Extracted entries:

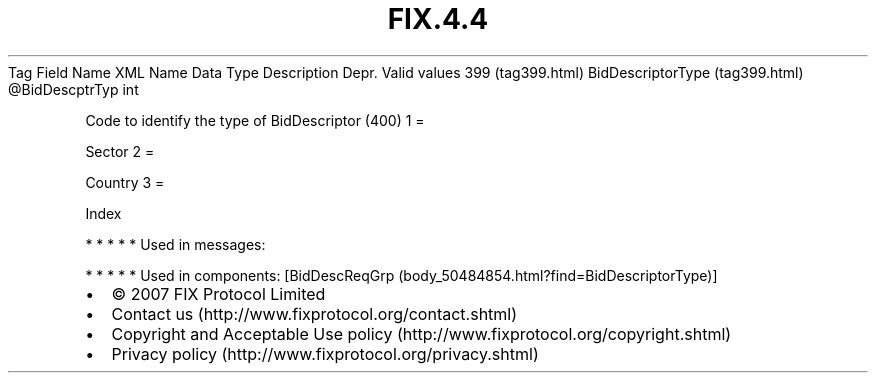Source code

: .TH FIX.4.4 "" "" "Tag #399"
Tag
Field Name
XML Name
Data Type
Description
Depr.
Valid values
399 (tag399.html)
BidDescriptorType (tag399.html)
\@BidDescptrTyp
int
.PP
Code to identify the type of BidDescriptor (400)
1
=
.PP
Sector
2
=
.PP
Country
3
=
.PP
Index
.PP
   *   *   *   *   *
Used in messages:
.PP
   *   *   *   *   *
Used in components:
[BidDescReqGrp (body_50484854.html?find=BidDescriptorType)]

.PD 0
.P
.PD

.PP
.PP
.IP \[bu] 2
© 2007 FIX Protocol Limited
.IP \[bu] 2
Contact us (http://www.fixprotocol.org/contact.shtml)
.IP \[bu] 2
Copyright and Acceptable Use policy (http://www.fixprotocol.org/copyright.shtml)
.IP \[bu] 2
Privacy policy (http://www.fixprotocol.org/privacy.shtml)
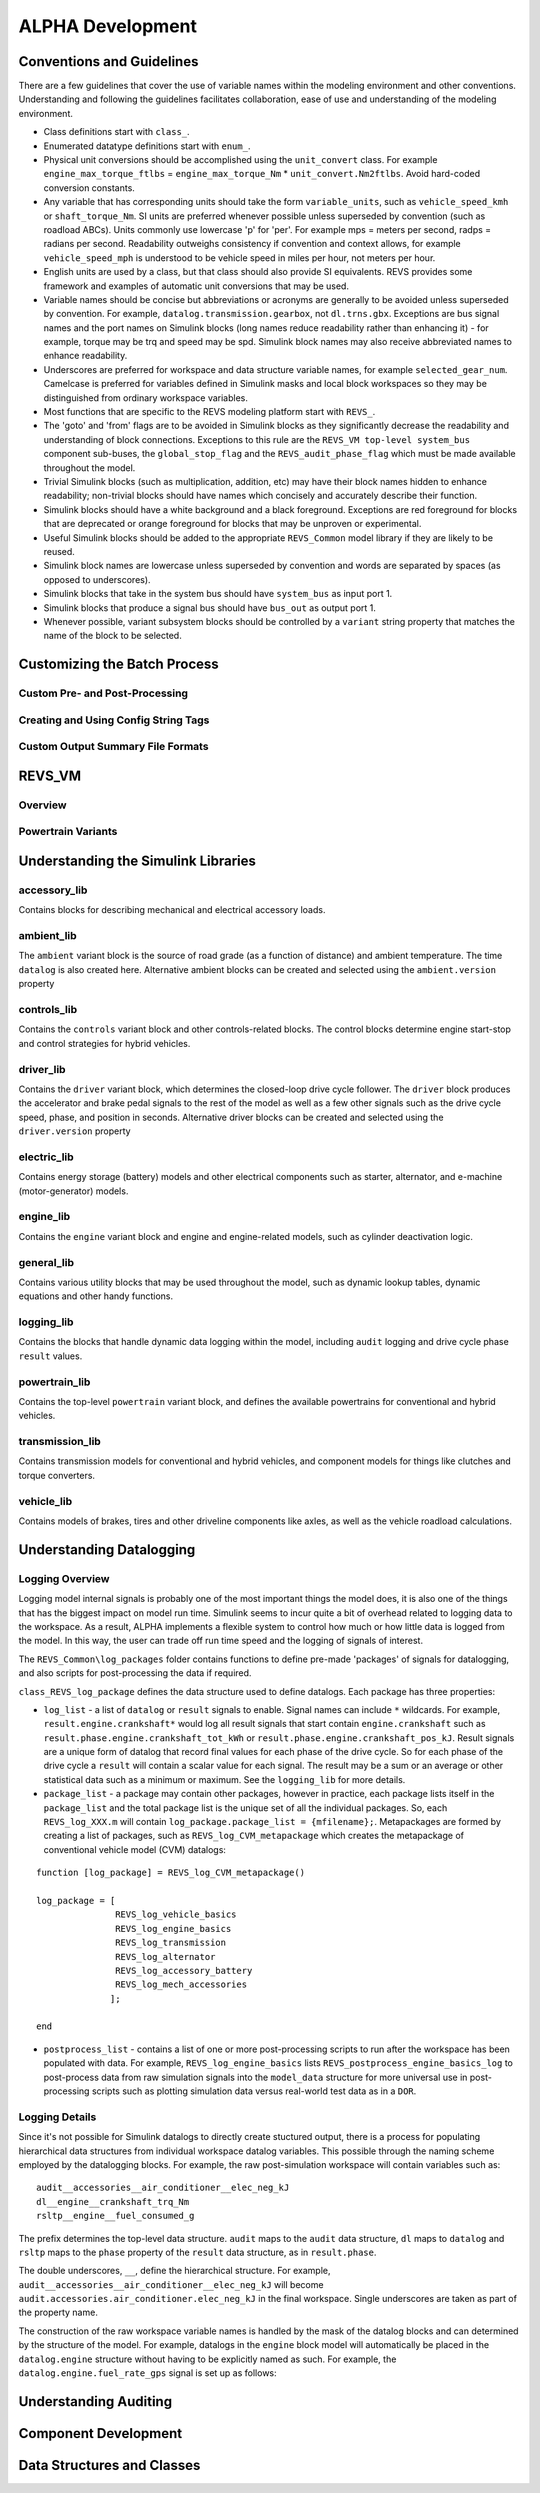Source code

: 
ALPHA Development
=================

.. _ad-crossref-1:

Conventions and Guidelines
^^^^^^^^^^^^^^^^^^^^^^^^^^
There are a few guidelines that cover the use of variable names within the modeling environment and other conventions.  Understanding and following the guidelines facilitates collaboration, ease of use and understanding of the modeling environment.

* Class definitions start with ``class_``.

* Enumerated datatype definitions start with ``enum_``.

* Physical unit conversions should be accomplished using the ``unit_convert`` class.  For example ``engine_max_torque_ftlbs`` = ``engine_max_torque_Nm`` * ``unit_convert.Nm2ftlbs``.  Avoid hard-coded conversion constants.

* Any variable that has corresponding units should take the form ``variable_units``, such as ``vehicle_speed_kmh`` or ``shaft_torque_Nm``.  SI units are preferred whenever possible unless superseded by convention (such as roadload ABCs).  Units commonly use lowercase 'p' for 'per'.  For example mps = meters per second, radps = radians per second.  Readability outweighs consistency if convention and context allows, for example ``vehicle_speed_mph`` is understood to be vehicle speed in miles per hour, not meters per hour.

* English units are used by a class, but that class should also provide SI equivalents.  REVS provides some framework and examples of automatic unit conversions that may be used.

* Variable names should be concise but abbreviations or acronyms are generally to be avoided unless superseded by convention.  For example, ``datalog.transmission.gearbox``, not ``dl.trns.gbx``.  Exceptions are bus signal names and the port names on Simulink blocks (long names reduce readability rather than enhancing it) - for example, torque may be trq and speed may be spd. Simulink block names may also receive abbreviated names to enhance readability.

* Underscores are preferred for workspace and data structure variable names, for example ``selected_gear_num``.  Camelcase is preferred for variables defined in Simulink masks and local block workspaces so they may be distinguished from ordinary workspace variables.

* Most functions that are specific to the REVS modeling platform start with ``REVS_``.

* The 'goto' and 'from' flags are to be avoided in Simulink blocks as they significantly decrease the readability and understanding of block connections.  Exceptions to this rule are the ``REVS_VM top-level system_bus`` component sub-buses, the ``global_stop_flag`` and the ``REVS_audit_phase_flag`` which must be made available throughout the model.

* Trivial Simulink blocks (such as multiplication, addition, etc) may have their block names hidden to enhance readability; non-trivial blocks should have names which concisely and accurately describe their function.

* Simulink blocks should have a white background and a black foreground.  Exceptions are red foreground for blocks that are deprecated or orange foreground for blocks that may be unproven or experimental.

* Useful Simulink blocks should be added to the appropriate ``REVS_Common`` model library if they are likely to be reused.

* Simulink block names are lowercase unless superseded by convention and words are separated by spaces (as opposed to underscores).

* Simulink blocks that take in the system bus should have ``system_bus`` as input port 1.

* Simulink blocks that produce a signal bus should have ``bus_out`` as output port 1.

* Whenever possible, variant subsystem blocks should be controlled by a ``variant`` string property that matches the name of the block to be selected.

Customizing the Batch Process
^^^^^^^^^^^^^^^^^^^^^^^^^^^^^

Custom Pre- and Post-Processing
-------------------------------

Creating and Using Config String Tags
-------------------------------------

Custom Output Summary File Formats
----------------------------------

REVS_VM
^^^^^^^

Overview
--------
Powertrain Variants
-------------------


Understanding the Simulink Libraries
^^^^^^^^^^^^^^^^^^^^^^^^^^^^^^^^^^^^
accessory_lib
-------------
Contains blocks for describing mechanical and electrical accessory loads.

ambient_lib
-----------
The ``ambient`` variant block is the source of road grade (as a function of distance) and ambient temperature.  The time ``datalog`` is also created here.  Alternative ambient blocks can be created and selected using the ``ambient.version`` property

controls_lib
------------
Contains the ``controls`` variant block and other controls-related blocks.  The control blocks determine engine start-stop and control strategies for hybrid vehicles.

driver_lib
----------
Contains the ``driver`` variant block, which determines the closed-loop drive cycle follower.  The ``driver`` block produces the accelerator and brake pedal signals to the rest of the model as well as a few other signals such as the drive cycle speed, phase, and position in seconds.  Alternative driver blocks can be created and selected using the ``driver.version`` property

electric_lib
------------
Contains energy storage (battery) models and other electrical components such as starter, alternator, and e-machine (motor-generator) models.

engine_lib
----------
Contains the ``engine`` variant block and engine and engine-related models, such as cylinder deactivation logic.

general_lib
-----------
Contains various utility blocks that may be used throughout the model, such as dynamic lookup tables, dynamic equations and other handy functions.

logging_lib
-----------
Contains the blocks that handle dynamic data logging within the model, including ``audit`` logging and drive cycle phase ``result`` values.

powertrain_lib
--------------
Contains the top-level ``powertrain`` variant block, and defines the available powertrains for conventional and hybrid vehicles.

transmission_lib
----------------
Contains transmission models for conventional and hybrid vehicles, and component models for things like clutches and torque converters.

vehicle_lib
-----------
Contains models of brakes, tires and other driveline components like axles, as well as the vehicle roadload calculations.

Understanding Datalogging
^^^^^^^^^^^^^^^^^^^^^^^^^
Logging Overview
----------------
Logging model internal signals is probably one of the most important things the model does, it is also one of the things that has the biggest impact on model run time.  Simulink seems to incur quite a bit of overhead related to logging data to the workspace.  As a result, ALPHA implements a flexible system to control how much or how little data is logged from the model.  In this way, the user can trade off run time speed and the logging of signals of interest.

The ``REVS_Common\log_packages`` folder contains functions to define pre-made 'packages' of signals for datalogging, and also scripts for post-processing the data if required.

``class_REVS_log_package`` defines the data structure used to define datalogs.  Each package has three properties:

* ``log_list`` - a list of ``datalog`` or ``result`` signals to enable.  Signal names can include ``*`` wildcards.  For example, ``result.engine.crankshaft*`` would log all result signals that start contain ``engine.crankshaft`` such as ``result.phase.engine.crankshaft_tot_kWh`` or ``result.phase.engine.crankshaft_pos_kJ``.  Result signals are a unique form of datalog that record final values for each phase of the drive cycle.  So for each phase of the drive cycle a ``result`` will contain a scalar value for each signal.  The result may be a sum or an average or other statistical data such as a minimum or maximum.  See the ``logging_lib`` for more details.

* ``package_list`` - a package may contain other packages, however in practice, each package lists itself in the ``package_list`` and the total package list is the unique set of all the individual packages.  So, each ``REVS_log_XXX.m`` will contain ``log_package.package_list = {mfilename};``.  Metapackages are formed by creating a list of packages, such as ``REVS_log_CVM_metapackage`` which creates the metapackage of conventional vehicle model (CVM) datalogs:

::

    function [log_package] = REVS_log_CVM_metapackage()

    log_package = [
                   REVS_log_vehicle_basics
                   REVS_log_engine_basics
                   REVS_log_transmission
                   REVS_log_alternator
                   REVS_log_accessory_battery
                   REVS_log_mech_accessories
                  ];

    end

* ``postprocess_list`` - contains a list of one or more post-processing scripts to run after the workspace has been populated with data.  For example, ``REVS_log_engine_basics`` lists ``REVS_postprocess_engine_basics_log`` to post-process data from raw simulation signals into the ``model_data`` structure for more universal use in post-processing scripts such as plotting simulation data versus real-world test data as in a ``DOR``.

Logging Details
---------------
Since it's not possible for Simulink datalogs to directly create stuctured output, there is a process for populating hierarchical data structures from individual workspace datalog variables.  This possible through the naming scheme employed by the datalogging blocks.  For example, the raw post-simulation workspace will contain variables such as:

::

    audit__accessories__air_conditioner__elec_neg_kJ
    dl__engine__crankshaft_trq_Nm
    rsltp__engine__fuel_consumed_g

The prefix determines the top-level data structure.  ``audit`` maps to the ``audit`` data structure, ``dl`` maps to ``datalog`` and ``rsltp`` maps to the ``phase`` property of the ``result`` data structure, as in ``result.phase``.

The double underscores, ``__``, define the hierarchical structure.  For example, ``audit__accessories__air_conditioner__elec_neg_kJ`` will become ``audit.accessories.air_conditioner.elec_neg_kJ`` in the final workspace.  Single underscores are taken as part of the property name.

The construction of the raw workspace variable names is handled by the mask of the datalog blocks and can determined by the structure of the model.  For example, datalogs in the ``engine`` block model will automatically be placed in the ``datalog.engine`` structure without having to be explicitly named as such.  For example, the ``datalog.engine.fuel_rate_gps`` signal is set up as follows:

.. image:: figures/engine_fuel_rate_gps_mask.jpg

Understanding Auditing
^^^^^^^^^^^^^^^^^^^^^^

Component Development
^^^^^^^^^^^^^^^^^^^^^

Data Structures and Classes
^^^^^^^^^^^^^^^^^^^^^^^^^^^
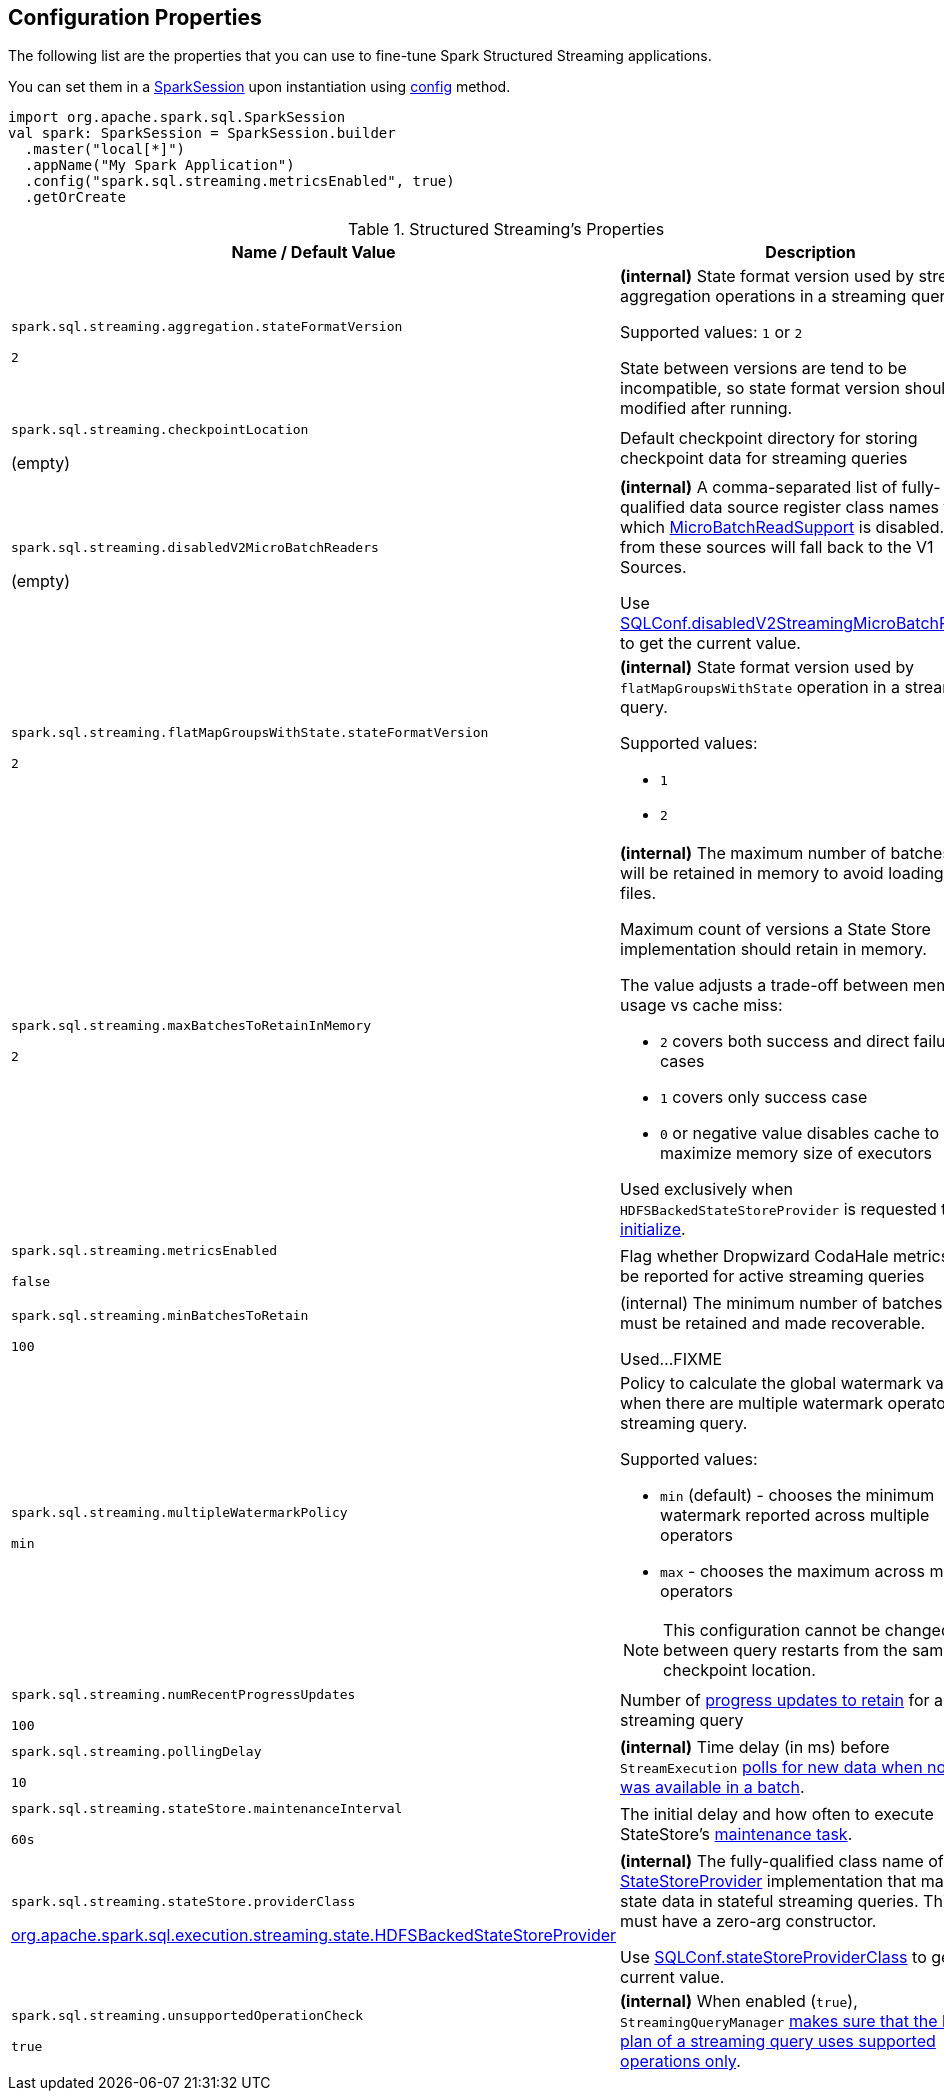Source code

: == Configuration Properties

The following list are the properties that you can use to fine-tune Spark Structured Streaming applications.

You can set them in a link:spark-sql-SparkSession.adoc[SparkSession] upon instantiation using link:spark-sql-sparksession-builder.adoc#config[config] method.

[source, scala]
----
import org.apache.spark.sql.SparkSession
val spark: SparkSession = SparkSession.builder
  .master("local[*]")
  .appName("My Spark Application")
  .config("spark.sql.streaming.metricsEnabled", true)
  .getOrCreate
----

[[properties]]
.Structured Streaming's Properties
[cols="1,2",options="header",width="100%"]
|===
| Name / Default Value
| Description

| `spark.sql.streaming.aggregation.stateFormatVersion`

`2`
| [[spark.sql.streaming.aggregation.stateFormatVersion]] *(internal)* State format version used by streaming aggregation operations in a streaming query.

Supported values: `1` or `2`

State between versions are tend to be incompatible, so state format version shouldn't be modified after running.

| `spark.sql.streaming.checkpointLocation`

(empty)
| [[spark.sql.streaming.checkpointLocation]] Default checkpoint directory for storing checkpoint data for streaming queries

| `spark.sql.streaming.disabledV2MicroBatchReaders`

(empty)
a| [[spark.sql.streaming.disabledV2MicroBatchReaders]] *(internal)* A comma-separated list of fully-qualified data source register class names for which <<spark-sql-streaming-MicroBatchReadSupport.adoc#, MicroBatchReadSupport>> is disabled. Reads from these sources will fall back to the V1 Sources.

Use <<spark-sql-streaming-SQLConf.adoc#disabledV2StreamingMicroBatchReaders, SQLConf.disabledV2StreamingMicroBatchReaders>> to get the current value.

| `spark.sql.streaming.flatMapGroupsWithState.stateFormatVersion`

`2`
a| [[spark.sql.streaming.flatMapGroupsWithState.stateFormatVersion]] *(internal)* State format version used by `flatMapGroupsWithState` operation in a streaming query.

Supported values:

* `1`
* `2`

| `spark.sql.streaming.maxBatchesToRetainInMemory`

`2`
a| [[spark.sql.streaming.maxBatchesToRetainInMemory]] *(internal)* The maximum number of batches which will be retained in memory to avoid loading from files.

Maximum count of versions a State Store implementation should retain in memory.

The value adjusts a trade-off between memory usage vs cache miss:

* `2` covers both success and direct failure cases
* `1` covers only success case
* `0` or negative value disables cache to maximize memory size of executors

Used exclusively when `HDFSBackedStateStoreProvider` is requested to <<spark-sql-streaming-HDFSBackedStateStoreProvider.adoc#init, initialize>>.

| `spark.sql.streaming.metricsEnabled`

`false`
| [[spark.sql.streaming.metricsEnabled]] Flag whether Dropwizard CodaHale metrics will be reported for active streaming queries

| `spark.sql.streaming.minBatchesToRetain`

`100`
a| [[spark.sql.streaming.minBatchesToRetain]] (internal) The minimum number of batches that must be retained and made recoverable.

Used...FIXME

| `spark.sql.streaming.multipleWatermarkPolicy`

`min`
a| [[spark.sql.streaming.multipleWatermarkPolicy]] Policy to calculate the global watermark value when there are multiple watermark operators in a streaming query.

Supported values:

* `min` (default) - chooses the minimum watermark reported across multiple operators

* `max` - chooses the maximum across multiple operators

NOTE: This configuration cannot be changed between query restarts from the same checkpoint location.

| `spark.sql.streaming.numRecentProgressUpdates`

`100`
| [[spark.sql.streaming.numRecentProgressUpdates]] Number of link:spark-sql-streaming-ProgressReporter.adoc#updateProgress[progress updates to retain] for a streaming query

| `spark.sql.streaming.pollingDelay`

`10`
a| [[spark.sql.streaming.pollingDelay]] *(internal)* Time delay (in ms) before `StreamExecution` link:spark-sql-streaming-MicroBatchExecution.adoc#runBatches-batchRunner-no-data[polls for new data when no data was available in a batch].

| `spark.sql.streaming.stateStore.maintenanceInterval`

`60s`
| [[spark.sql.streaming.stateStore.maintenanceInterval]] The initial delay and how often to execute StateStore's link:spark-sql-streaming-StateStore.adoc#MaintenanceTask[maintenance task].

| `spark.sql.streaming.stateStore.providerClass`

<<spark-sql-streaming-HDFSBackedStateStoreProvider.adoc#, org.apache.spark.sql.execution.streaming.state.HDFSBackedStateStoreProvider>>
| [[spark.sql.streaming.stateStore.providerClass]] *(internal)* The fully-qualified class name of the <<spark-sql-streaming-StateStoreProvider.adoc#, StateStoreProvider>> implementation that manages state data in stateful streaming queries. This class must have a zero-arg constructor.

Use <<spark-sql-streaming-SQLConf.adoc#stateStoreProviderClass, SQLConf.stateStoreProviderClass>> to get the current value.

| `spark.sql.streaming.unsupportedOperationCheck`

`true`
| [[spark.sql.streaming.unsupportedOperationCheck]] *(internal)* When enabled (`true`), `StreamingQueryManager` link:spark-sql-streaming-UnsupportedOperationChecker.adoc#checkForStreaming[makes sure that the logical plan of a streaming query uses supported operations only].
|===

Request:
For every line above that includes the word "values", return the line.

Result of the task:
Valid values
Contains the blocks that handle dynamic data logging within the model, including ``audit`` logging and drive cycle phase ``result`` values.
* ``log_list`` - a list of ``datalog`` or ``result`` signals to enable.  Signal names can include ``*`` wildcards.  For example, ``result.engine.crankshaft*`` would log all result signals that start contain ``engine.crankshaft`` such as ``result.phase.engine.crankshaft_tot_kWh`` or ``result.phase.engine.crankshaft_pos_kJ``.  Result signals are a unique form of datalog that record final values for each phase of the drive cycle.  So for each phase of the drive cycle a ``result`` will contain a scalar value for each signal.  The result may be a sum or an average or other statistical data such as a minimum or maximum.  See the ``logging_lib`` for more details.
Supported values: `1` or `2`
Supported values:
Supported values:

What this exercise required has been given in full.